Transit Value Capture Coordination: Case Studies, Best Practices, and Recommendations

March 31, 2015
Capital transportation projects can be funded in part through value capture if local governments, transportation authorities and private development companies initiate the concept in the very early planning stages: key finding from recent research.

This study is based on the hypothesis that coordination between transit capital planners, municipal taxation authorities, and private developers and stakeholders can be a benefit to transit capital projects that choose to use value capture as a funding mechanism. Value capture is the means by which the increase in property or other values is tied to investments in infrastructure and other amenities and, through taxation or other agreements beneficiaries of the increase in property value help fund the improvements.

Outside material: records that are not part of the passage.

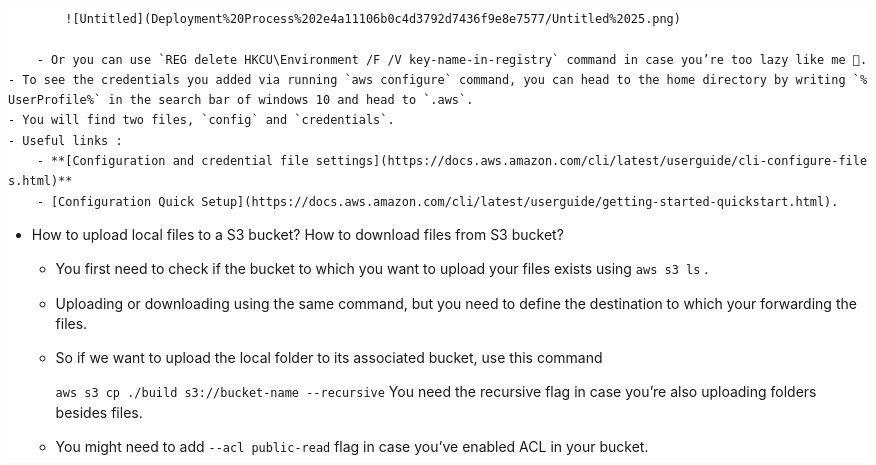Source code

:             ![Untitled](Deployment%20Process%202e4a11106b0c4d3792d7436f9e8e7577/Untitled%2025.png)
            
        - Or you can use `REG delete HKCU\Environment /F /V key-name-in-registry` command in case you’re too lazy like me 🥲.
    - To see the credentials you added via running `aws configure` command, you can head to the home directory by writing `%UserProfile%` in the search bar of windows 10 and head to `.aws`.
    - You will find two files, `config` and `credentials`.
    - Useful links :
        - **[Configuration and credential file settings](https://docs.aws.amazon.com/cli/latest/userguide/cli-configure-files.html)**
        - [Configuration Quick Setup](https://docs.aws.amazon.com/cli/latest/userguide/getting-started-quickstart.html).
- How to upload local files to a S3 bucket? How to download files from S3 bucket?
    - You first need to check if the bucket to which you want to upload your files exists using `aws s3 ls` .
    - Uploading or downloading using the same command, but you need to define the destination to which your forwarding the files.
    - So if we want to upload the local folder to its associated bucket, use this command
        
        `aws s3 cp ./build s3://bucket-name --recursive` You need the recursive flag in case you’re also uploading folders besides files.
        
    - You might need to add `--acl public-read` flag in case you’ve enabled ACL in your bucket.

The research team engaged in case studies of projects in Chicago, New York, San Francisco and Washington D.C. to observe how coordination between the relevant parties is conducted and, from the information gathered, a series of conclusions, best practices and recommendations were compiled. It is the conclusion of this study that in order for coordination of value capture mechanisms to be effective there must be a focus on both ingrained staff knowledge in the public sector as well as unique organizational attributes in the municipal and transit organizations that interface with private developers.

A team of researchers from the UTC conducted field research in 2013 and 2014 in four major U.S. cities and learned that the incorporation of value capture to fund transportation differed, often dramatically, in the markets studied.